Although the UN ultimately succeeded in its insistence on a tribunal which would prosecute the atrocities committed during 1975-1979, political repression remains a constant feature of Cambodian politics. Similar to Rwanda, also in Cambodia defamation and anti-corruption laws are being used to harass political opponents and critical journalists. Legal practitioners – particularly human rights advocates – are often subject to intimidation or attacks. A new law is expected that will increase the government’s hold on NGO’s, some of which had stepped into the vacuum where the leftish political opposition used to operate.
In such a repressive climate, it seems artificial to even speculate about the more abstract positive effects of criminal trials on a society in transition. When a(n effective) rule of law is absent, when political opponents are repressed, what standard of norms is society supposed to internalise that stems from the prosecutions of perpetrators of international crimes? Similar scepticism should apply to concepts as accountability, the fight against impunity and justice in a broad sense.

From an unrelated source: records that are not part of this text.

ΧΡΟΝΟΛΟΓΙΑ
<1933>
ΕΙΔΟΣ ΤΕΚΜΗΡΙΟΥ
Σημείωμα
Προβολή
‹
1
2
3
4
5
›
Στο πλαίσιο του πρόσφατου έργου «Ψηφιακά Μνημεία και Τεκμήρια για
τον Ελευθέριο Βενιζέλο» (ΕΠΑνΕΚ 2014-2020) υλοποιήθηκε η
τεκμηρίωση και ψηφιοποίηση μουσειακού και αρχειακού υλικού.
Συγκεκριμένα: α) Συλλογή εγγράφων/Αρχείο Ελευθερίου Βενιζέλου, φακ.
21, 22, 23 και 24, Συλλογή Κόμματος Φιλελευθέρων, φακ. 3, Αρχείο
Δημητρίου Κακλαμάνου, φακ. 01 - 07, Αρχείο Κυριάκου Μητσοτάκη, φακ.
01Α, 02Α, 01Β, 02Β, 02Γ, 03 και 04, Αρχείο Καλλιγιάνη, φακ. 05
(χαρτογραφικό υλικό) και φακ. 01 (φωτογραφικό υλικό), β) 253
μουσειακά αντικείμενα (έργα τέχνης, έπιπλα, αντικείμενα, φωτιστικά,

So where does this leave a liberal’s hope for ‘progress’, contentious as the term may be? Perhaps the respective development of Germany and Japan as States that adhere to a genuine rule of law, set in solid democratic political constellations, have raised false expectations. The current governments of Rwanda and Cambodia welcome or merely condone the trials, as it is politically convenient for them to do so. In Rwanda it solidifies the horror committed by the (former) enemies of the current government and in a sense reinforces its legitimacy. In Cambodia only the clique who stayed loyal to Pol Pot stands trial. Besides military opponents of current Prime Minister Hun Sen, which they became after he left the Khmer Rouge to return with the Vietnamese army which drove Pot Pot back into the jungle, they also became political opponents in the 90’s when a political rival of Hun Sen wanted to assimilate the still rebelling Khmer Rouge leaders into his party.
Perhaps matters are not unavoidable. Possibly the UN missed out on an opportunity by allowing Hun Sen a prominent role in Cambodian politics even though he had lost the elections in 1993 but threatened with renewed civil war. And perhaps the Rwandan government can still be kept at bay by cohesive international pressure. I do not have any kind of answer to my own question, but scenario’s such as Rwanda and Cambodia are bound to re-occur in the context of the ICC framework, where State cooperation is equally vital to its functioning, and where there are few alternatives but to offer compromises in order to obtain cooperation. With all kinds of consequences.